PROBLEM REQUIREMENTS: In the forum post about hand digging near a fiber optic line, how are the parts of the cable that cannot be watched by driving checked?

SELECTION:
┌──
We had a sewer to dig up in the neutral ground out near the street about 15 years ago. It wasn't deep because we could hear the cable a couple feet below the gounds surface so we decided to dig it by hand and install a cleanout. About 15 minutes after we started digging a guy pulled up in an AT&T marked car and jumped out asking questions. We explained that we are hand digging a couple feet down and he chilled out. I asked what the big deal was and he explained there was a fiber optic phone line that runs under us...it runs from east cost to west coast across the United States and if its cut...it costs atleast a million dollars to repair. A contractor cut one in a neighboring county back in the mid 90's and it put him out of business. The man said he drives a portion of the cable looking for people digging or anything else going on and the parts that cannot be watched by driving are checked on by helicopter. I guess the guy was telling the truth...he seemed to be. He stayed with us until the hole was covered back up! lol


----------



## Optimus Primer (May 20, 2009)
└──
MATERIAL:
┌──
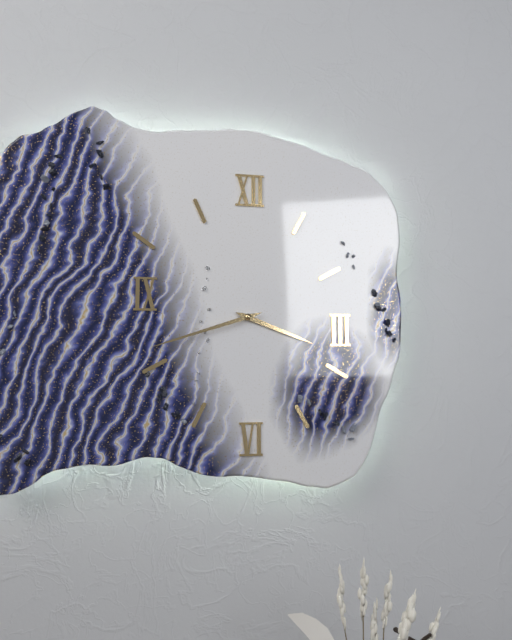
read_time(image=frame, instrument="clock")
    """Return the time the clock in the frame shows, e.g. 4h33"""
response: 3h42
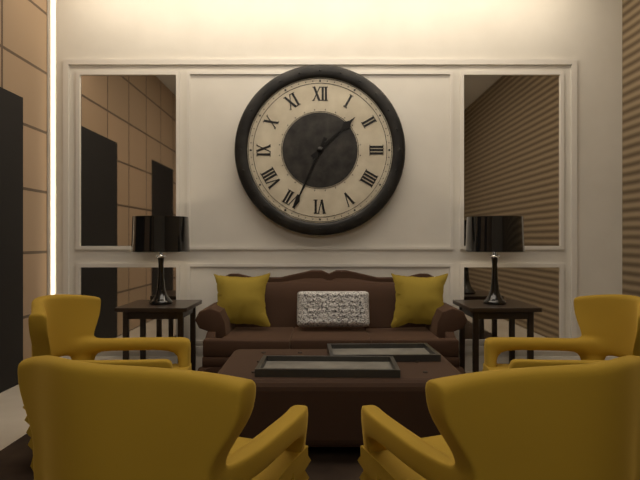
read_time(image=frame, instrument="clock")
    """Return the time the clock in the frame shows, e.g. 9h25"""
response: 1h34
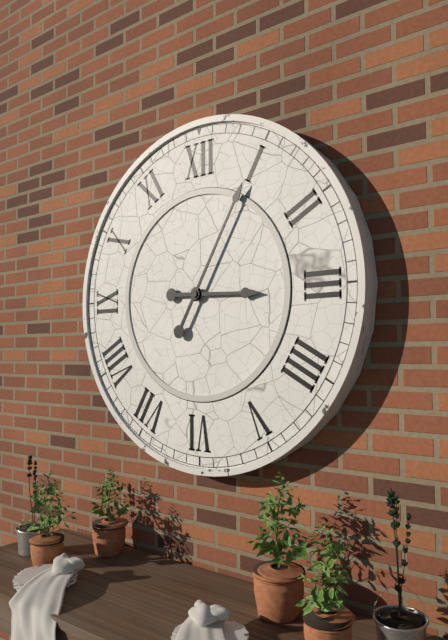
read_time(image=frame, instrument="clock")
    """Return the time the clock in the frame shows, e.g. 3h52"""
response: 3h05
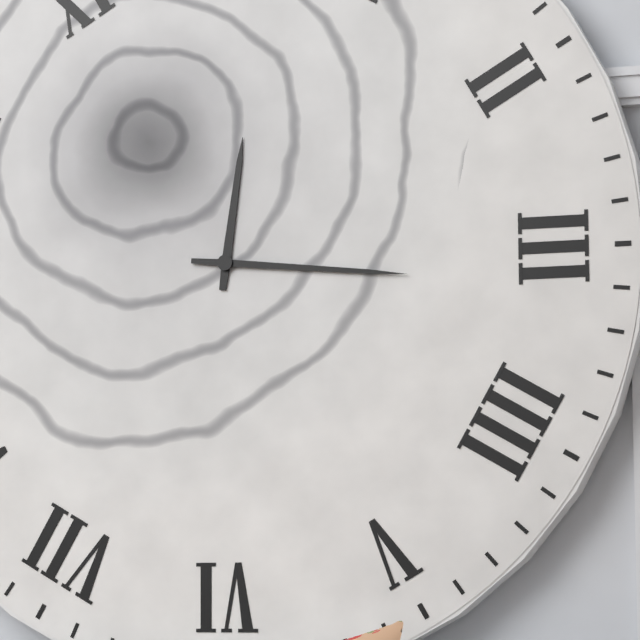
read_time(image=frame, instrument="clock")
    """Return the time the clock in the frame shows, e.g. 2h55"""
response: 12h16
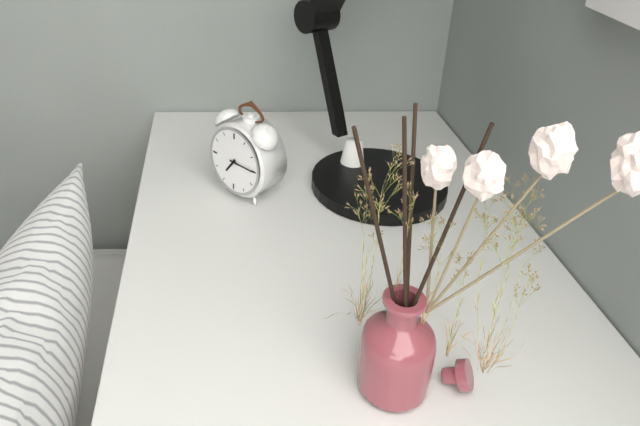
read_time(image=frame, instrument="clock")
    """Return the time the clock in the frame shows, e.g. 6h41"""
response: 7h15
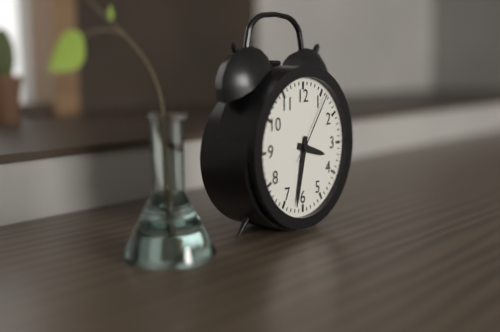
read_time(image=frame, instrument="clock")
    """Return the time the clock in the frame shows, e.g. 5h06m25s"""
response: 3h32m06s
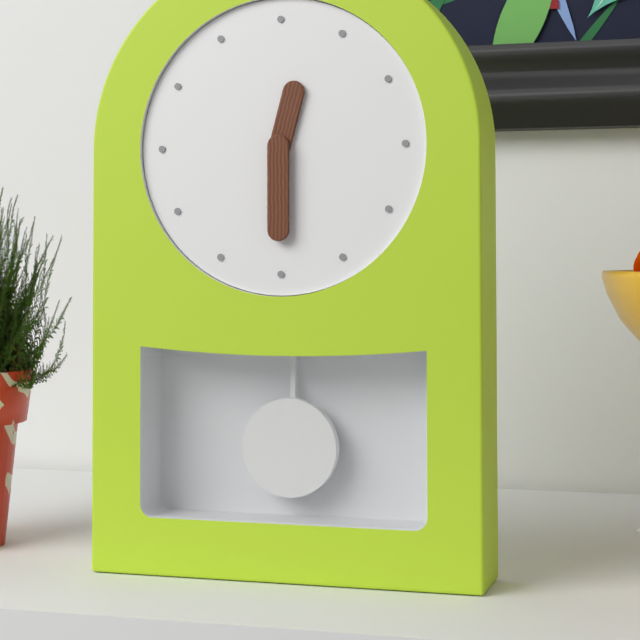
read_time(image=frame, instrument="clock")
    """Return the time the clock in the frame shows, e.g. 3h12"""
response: 12h30
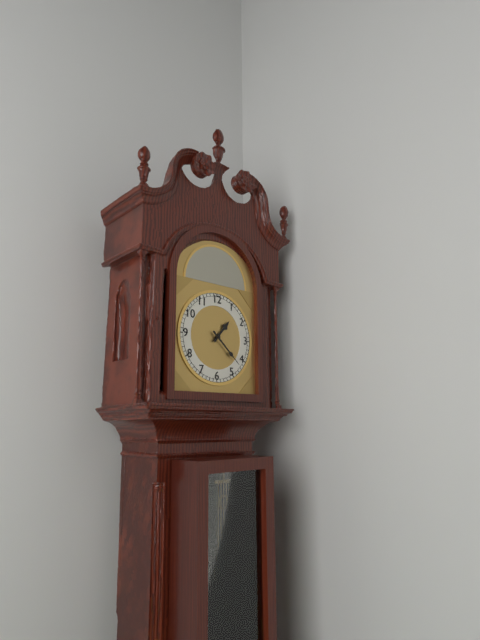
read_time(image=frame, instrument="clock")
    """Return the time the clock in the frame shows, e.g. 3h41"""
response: 1h22
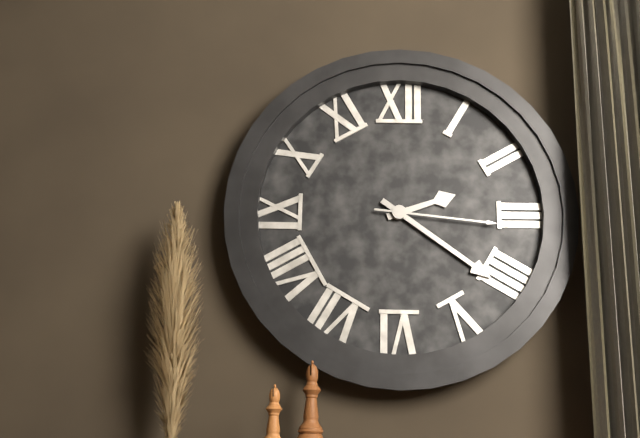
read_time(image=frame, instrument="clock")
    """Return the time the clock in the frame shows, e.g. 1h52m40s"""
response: 2h21m16s
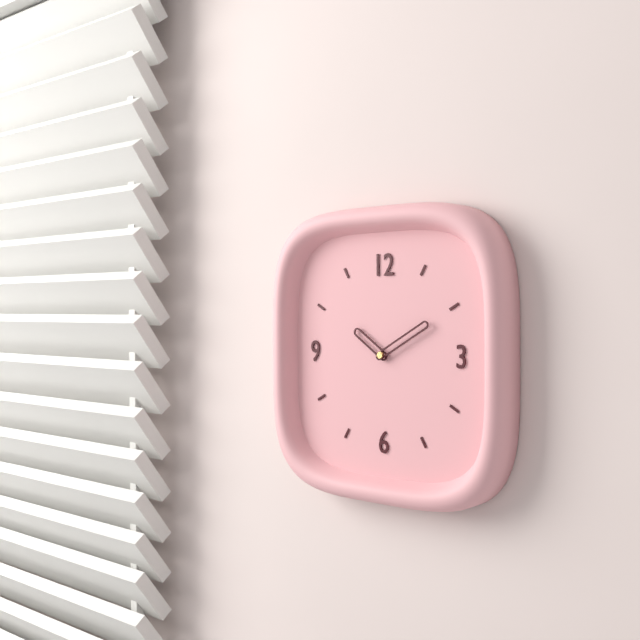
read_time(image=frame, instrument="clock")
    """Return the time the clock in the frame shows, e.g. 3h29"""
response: 10h10
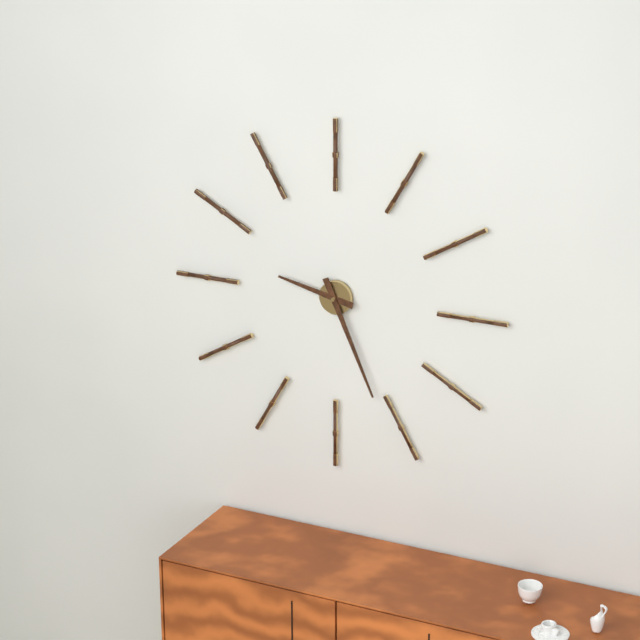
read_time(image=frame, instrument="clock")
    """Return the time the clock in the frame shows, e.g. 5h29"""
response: 9h26
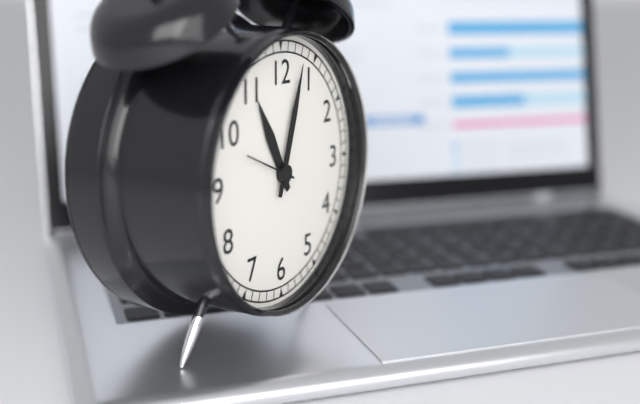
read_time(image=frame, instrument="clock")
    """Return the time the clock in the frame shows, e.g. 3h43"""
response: 11h03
└──
CORRECT OUTPUT: They are checked by helicopter.